-Chapter 2-
----------------Dreamer------------------
"Why it's so hard to see you?.."
Sheryl Collin's POV.
"Ricky?."
Laki-laki itu tetap berjalan dengan tegap tanpa sedikitpun memperdulikanku.
"Apa maksudmu?!"
"Itu Ricky Justmine... Dia Ricky, kita harus mengikutinya!!" aku sedikit lepas kontrol, membuatku menarik tangan Justmine dengan cepat dan membuat gadis itu sedikit tersaruk karena mengikuti langkahku yang setengah berlari. Kami berlari menuju toko parfum yang baru saja dimasuki oleh Ricky, berharap jika aku bisa bertemu dengannya.
Benar saja, pria itu benar-benar Ricky, aku sudah yakin seratus persen tanpa keraguan sedikitpun. Bagaimana mungkin aku lupa dengan wajahnya yang masih benar-benar terekam dengan jelas dalam memoriku?. Pria itu tengah memilih-milih parfum, membuat beberapa gadis yang berada di ruangan itu menatapnya dengan tatapan kagum, termasuk aku. Aku merasakan sensasi yang berbeda dalam diriku, jantungku terasa berdebar lebih cepat, membuat aliran darahku naik dan dalam hitungan detik wajahku sudah berwarna merah padam. Entahlah.. Mungkin ini perasaan jatuh cinta pada pandangan pertama?, atau karena aku jatuh cinta?. Kurasa sebaiknya aku langsung mendatanginya, mengatakan semua yang aku rasakan padanya.
Aku tertawa geli kerena membayangkan hal tersebut. Tanpa berpikir panjang aku melangkahkan kakiku untuk menemuinya, sebelum akhirnya sebuah lengan kecil menahan tubuhku, membuatku menoleh dan memberikan tatapan penuh tanda tanya pada gadis itu.
"Apa yang kau lakukan?"
Aku mendengus, "Aku ingin menemuinya Justmine, kapan lagi aku bisa bertemu dengan Ricky!!"
"Lalu kau akan langsung mengungkapkan perasaanmu padanya, begitu??"
"Tentu saja, memangnya apa lagi yang bisa kau harapkan?"
"Sudah kutebak, kau gila!! Berhentilah bersikap ceroboh!! Apa yang sudah kau pikirkan?, apa kau ingin menjatuhkan harga dirimu dengan mengatakan hal itu??" Justmine melotot padaku, seakan benar-benar tidak percaya terhadap apa yang akan kulakukan.
"Ayolah Justmine, kita tidak bicara mengenai harga diri, ini kesempatan emas bagiku."
"Kau benar-benar gila, aku tidak akan pernah membiarkanmu mempermalukan dirimu sendiri!!".
"Calm down Justmine, aku tahu apa yang kulakukan"

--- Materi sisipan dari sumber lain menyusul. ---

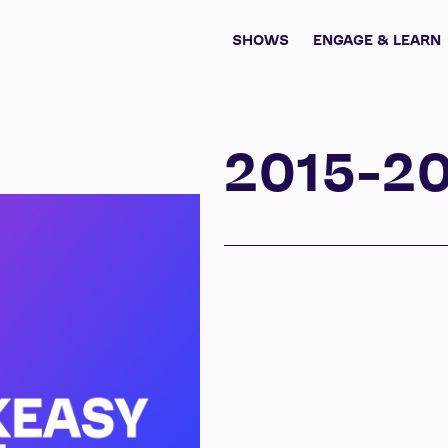
SHOWS
ENGAGE & LEARN
2015-2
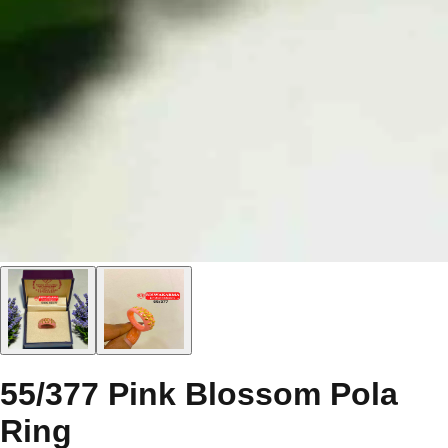
55/377 Pink Blossom Pola
Ring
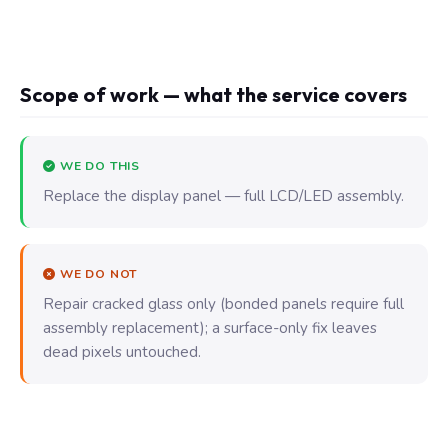
Scope of work — what the service covers
WE DO THIS
Replace the display panel — full LCD/LED assembly.
WE DO NOT
Repair cracked glass only (bonded panels require full
assembly replacement); a surface-only fix leaves
dead pixels untouched.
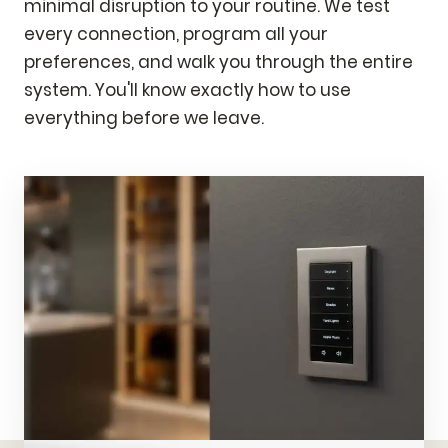
minimal disruption to your routine. We test
every connection, program all your
preferences, and walk you through the entire
system. You'll know exactly how to use
everything before we leave.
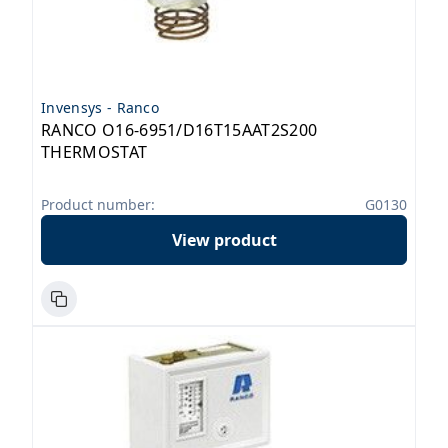
Invensys - Ranco
RANCO O16-6951/D16T15AAT2S200
THERMOSTAT
Product number:
G0130
View product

"Tap--" kalimat Justmine terputus saat aku melihat Ricky melangkahkan kakinya keluar, membuatku langsung memanggilnya, berlari kepadanya tanpa menghiraukan Justmine.

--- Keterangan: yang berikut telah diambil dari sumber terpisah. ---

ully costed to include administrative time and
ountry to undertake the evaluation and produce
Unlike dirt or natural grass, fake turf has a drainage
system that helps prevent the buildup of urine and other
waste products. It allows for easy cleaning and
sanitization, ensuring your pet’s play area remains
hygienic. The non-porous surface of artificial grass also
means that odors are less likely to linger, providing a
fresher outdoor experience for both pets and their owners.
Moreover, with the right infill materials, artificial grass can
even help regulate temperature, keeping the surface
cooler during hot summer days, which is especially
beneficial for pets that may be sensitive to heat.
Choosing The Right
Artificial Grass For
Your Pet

"He-hey, tunggu!! Kau, tunggu aku."
Langkahnya berhenti tepat sebelum dia menyentuh gagang pintu keluar. Aku langsung berlari menyusulnya, mengatur nafasku agar kembali stabil, dan memberanikan diri untuk menatap matanya. Pipiku kembali bersemu merah saat dia balas menatapku, meski tatapannya terkesan tidak punya ekspresi apapun.
Aku menghabiskan 10 detik pertama untuk berpikir, membiarkan suasana hening yang berkuasa."Umm.. Kau tadi mencelakaiku." Aku berbicara dengan nada yang lembut, entah kenapa tiba-tiba hanya kalimat itu yang bisa keluar dari mulutku.
Dia hanya mengangkat sebelah alisnya sambil terus menatapku tanpa ekspresi.
"Umm.. Kau harus bertanggung jawab" aku masih menggunakan nada lembut.
Kali ini dia mengangkat kedua alisnya, hanya mengangkat kedua alisnya, tanpa disertai dengan ekspresi apapun.
Aku mulai kehabisan kata-kata, ya Tuhan.. Apa yang harus aku lakukan?? Aku hanya menghabiskan 30 detik berikutnya dengan merutuki diriku, hingga akhirnya sebuah kalimat kembali terucap dengan sendirinya dari bibirku, "Apa kau bisa bicara??"